Rudolf Cronau (German, 1855-1939), Yankton Indians at the Pipestone Quarry
Rudolf Cronau (German, 1855-1939)
Yankton Indians at the Pipestone Quarry
Grisaille oil on board
Signed l.l.: Rud Cronau
Image size: 10 x 7 1/2"
Frame size: 20 x 17 1/2"
This atmospheric painting is of Pipestone Quarry, located in southwest Minnesota. It is named for the red stone (catlinite) that has been quarried there for centuries by native people, including the Lakota, Dakota and Yankton Sioux. For centuries, tribes have gathered at the pipestone quarry to obtain the smooth rock they use to make pipes. The area was a neutral zone, where different groups came together in peace. As related by the explorer and artist George Catlin, the Great Spirit declared that the “…red stone was their flesh, that they were made from it, that they must all smoke to him through it, that they must use it for nothing but pipes--and as it belonged to all tribes, the ground was sacred, and no weapons must be used or brought upon it.”

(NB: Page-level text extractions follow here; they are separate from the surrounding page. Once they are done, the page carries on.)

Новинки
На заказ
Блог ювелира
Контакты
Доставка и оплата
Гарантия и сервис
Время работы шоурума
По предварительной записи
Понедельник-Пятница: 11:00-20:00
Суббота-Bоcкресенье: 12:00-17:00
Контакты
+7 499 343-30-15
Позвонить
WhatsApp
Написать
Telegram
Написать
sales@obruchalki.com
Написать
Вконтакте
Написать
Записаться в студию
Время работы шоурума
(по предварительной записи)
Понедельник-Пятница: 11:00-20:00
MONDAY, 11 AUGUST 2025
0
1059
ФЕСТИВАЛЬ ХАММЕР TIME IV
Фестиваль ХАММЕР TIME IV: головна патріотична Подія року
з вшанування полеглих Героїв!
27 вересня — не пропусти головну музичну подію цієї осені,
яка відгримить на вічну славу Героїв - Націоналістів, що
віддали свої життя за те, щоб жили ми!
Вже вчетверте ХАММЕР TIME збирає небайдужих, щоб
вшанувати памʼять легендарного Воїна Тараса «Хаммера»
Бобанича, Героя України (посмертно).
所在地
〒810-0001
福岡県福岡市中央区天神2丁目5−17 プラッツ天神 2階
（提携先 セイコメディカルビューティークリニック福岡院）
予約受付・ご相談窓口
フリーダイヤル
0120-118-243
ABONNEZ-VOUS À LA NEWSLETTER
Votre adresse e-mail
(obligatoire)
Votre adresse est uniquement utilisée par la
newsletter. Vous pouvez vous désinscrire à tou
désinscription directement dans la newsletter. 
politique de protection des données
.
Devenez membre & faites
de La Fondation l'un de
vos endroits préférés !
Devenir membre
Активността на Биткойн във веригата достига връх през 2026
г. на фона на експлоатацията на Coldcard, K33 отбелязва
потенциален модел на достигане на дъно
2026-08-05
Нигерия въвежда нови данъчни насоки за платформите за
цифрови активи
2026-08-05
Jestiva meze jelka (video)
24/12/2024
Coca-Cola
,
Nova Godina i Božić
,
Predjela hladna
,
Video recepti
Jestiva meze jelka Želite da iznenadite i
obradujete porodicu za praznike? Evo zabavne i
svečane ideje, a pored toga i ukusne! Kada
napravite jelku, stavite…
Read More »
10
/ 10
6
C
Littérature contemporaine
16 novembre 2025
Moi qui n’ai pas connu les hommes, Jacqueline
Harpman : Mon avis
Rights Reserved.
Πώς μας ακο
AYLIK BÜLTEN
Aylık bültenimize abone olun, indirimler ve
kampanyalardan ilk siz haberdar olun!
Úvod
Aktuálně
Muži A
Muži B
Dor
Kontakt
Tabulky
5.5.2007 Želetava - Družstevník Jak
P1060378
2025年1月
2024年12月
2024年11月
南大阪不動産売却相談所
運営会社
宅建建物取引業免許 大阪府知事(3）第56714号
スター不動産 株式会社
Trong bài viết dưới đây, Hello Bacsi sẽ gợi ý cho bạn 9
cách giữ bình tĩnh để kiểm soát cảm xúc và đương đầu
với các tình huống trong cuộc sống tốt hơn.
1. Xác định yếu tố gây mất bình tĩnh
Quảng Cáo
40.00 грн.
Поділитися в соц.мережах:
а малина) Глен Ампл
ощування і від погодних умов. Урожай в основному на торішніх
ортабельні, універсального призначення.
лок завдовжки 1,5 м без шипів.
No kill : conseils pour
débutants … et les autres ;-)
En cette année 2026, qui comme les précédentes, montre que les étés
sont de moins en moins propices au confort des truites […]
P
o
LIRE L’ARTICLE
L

Although the land around the Pipestone Quarry had been acquired by the United States in the Louisiana Purchase of 1803, the eastern Sioux tribes were firmly established there and they controlled access to the quarries. Westward expansion and subsequent land ownership by the multitudes of whites who were settling in Minnesota resulted in two treaties that significantly impacted control over the pipestone quarries. The 1858 Treaty of Wash¬ington DC promised to keep the quarry open to Yankton “so long as they shall desire” but they had to give up 11 million acres in return for a reservation of 430,000 acres and some land surrounding the quarry.